Text section:
┄┄┄┄┄┄┄┄┄┄

[Python-Dev] 51 Million calls to _PyUnicodeUCS2_IsLinebreak() (???)

Wed Aug 24 22:14:32 CEST 2005

Am 24.08.2005 um 21:15 schrieb Martin v. Löwis:

> Walter Dörwald wrote:
>
>
>>> Right. Not sure what people think whether this should still be
>>> supported, but I keep supporting it whenever I think of it.
>>>
>>
>> OK, so should we add this for 2.4.2 or only for 2.5?
>>
>
> You mean, string.unicodelinebreaks?
>

Yes.

> I think something needs to be
> done to fix the performance problem. In doing so, API changes
> might occur. We should not add API changes in 2.4.2 unless they
> contribute to the bug fix, and even then, the release manager
> probably needs to approve them (in any case, they certainly
> need to be backwards compatible)
>

OK. Your version of the patch (without replacing line =  
line.splitlines(False)[0] with something better) might be enough for  
2.4.2.

┄┄┄┄┄┄┄┄┄┄

Material:
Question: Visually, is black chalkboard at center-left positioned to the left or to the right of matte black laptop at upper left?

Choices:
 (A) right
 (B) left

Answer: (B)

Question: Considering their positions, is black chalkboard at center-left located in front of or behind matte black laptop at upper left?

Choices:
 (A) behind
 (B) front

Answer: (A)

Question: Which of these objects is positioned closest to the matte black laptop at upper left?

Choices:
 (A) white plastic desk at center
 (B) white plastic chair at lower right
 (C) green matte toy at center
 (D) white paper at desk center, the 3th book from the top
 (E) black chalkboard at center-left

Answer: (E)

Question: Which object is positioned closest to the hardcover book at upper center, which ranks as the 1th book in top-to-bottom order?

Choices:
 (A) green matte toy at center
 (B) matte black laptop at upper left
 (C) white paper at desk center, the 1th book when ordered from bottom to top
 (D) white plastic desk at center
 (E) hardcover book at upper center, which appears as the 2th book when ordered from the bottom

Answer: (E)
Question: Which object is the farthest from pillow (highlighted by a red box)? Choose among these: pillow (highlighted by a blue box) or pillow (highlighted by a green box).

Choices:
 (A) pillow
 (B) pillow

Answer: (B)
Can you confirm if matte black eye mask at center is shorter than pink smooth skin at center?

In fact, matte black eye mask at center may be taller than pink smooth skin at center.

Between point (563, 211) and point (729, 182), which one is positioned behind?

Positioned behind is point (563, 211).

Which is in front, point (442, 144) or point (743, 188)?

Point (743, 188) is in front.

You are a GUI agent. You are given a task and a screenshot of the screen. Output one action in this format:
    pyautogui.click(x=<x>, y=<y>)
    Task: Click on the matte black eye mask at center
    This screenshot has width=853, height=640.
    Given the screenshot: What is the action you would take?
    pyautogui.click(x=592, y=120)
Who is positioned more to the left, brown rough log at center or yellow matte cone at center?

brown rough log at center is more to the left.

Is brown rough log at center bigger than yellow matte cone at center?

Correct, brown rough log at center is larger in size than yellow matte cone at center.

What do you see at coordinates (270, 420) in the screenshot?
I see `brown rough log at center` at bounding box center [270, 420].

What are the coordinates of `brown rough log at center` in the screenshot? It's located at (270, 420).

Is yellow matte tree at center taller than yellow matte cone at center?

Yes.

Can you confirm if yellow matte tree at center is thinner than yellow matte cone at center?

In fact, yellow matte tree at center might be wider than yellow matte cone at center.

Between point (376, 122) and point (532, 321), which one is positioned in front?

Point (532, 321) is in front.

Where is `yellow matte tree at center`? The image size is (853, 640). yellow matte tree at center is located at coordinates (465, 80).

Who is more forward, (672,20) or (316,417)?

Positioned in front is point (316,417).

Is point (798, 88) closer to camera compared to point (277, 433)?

┄┄┄┄┄┄┄┄┄┄

Challenges:
1. In the Python-Dev message, swap "supporting" for "maintaining" and reproduce the passage starting with "Wed Aug 24 22:14:32" and going on through "think of it.".
2. In the Python-Dev message, who does Martin v. Löwis say probably needs to approve API changes in 2.4.2?
You can set the records aside; they aren't needed here.

Exercise answers:
1.
Wed Aug 24 22:14:32 CEST 2005

Am 24.08.2005 um 21:15 schrieb Martin v. Löwis:

> Walter Dörwald wrote:
>
>
>>> Right. Not sure what people think whether this should still be
>>> supported, but I keep maintaining it whenever I think of it.

2. The release manager.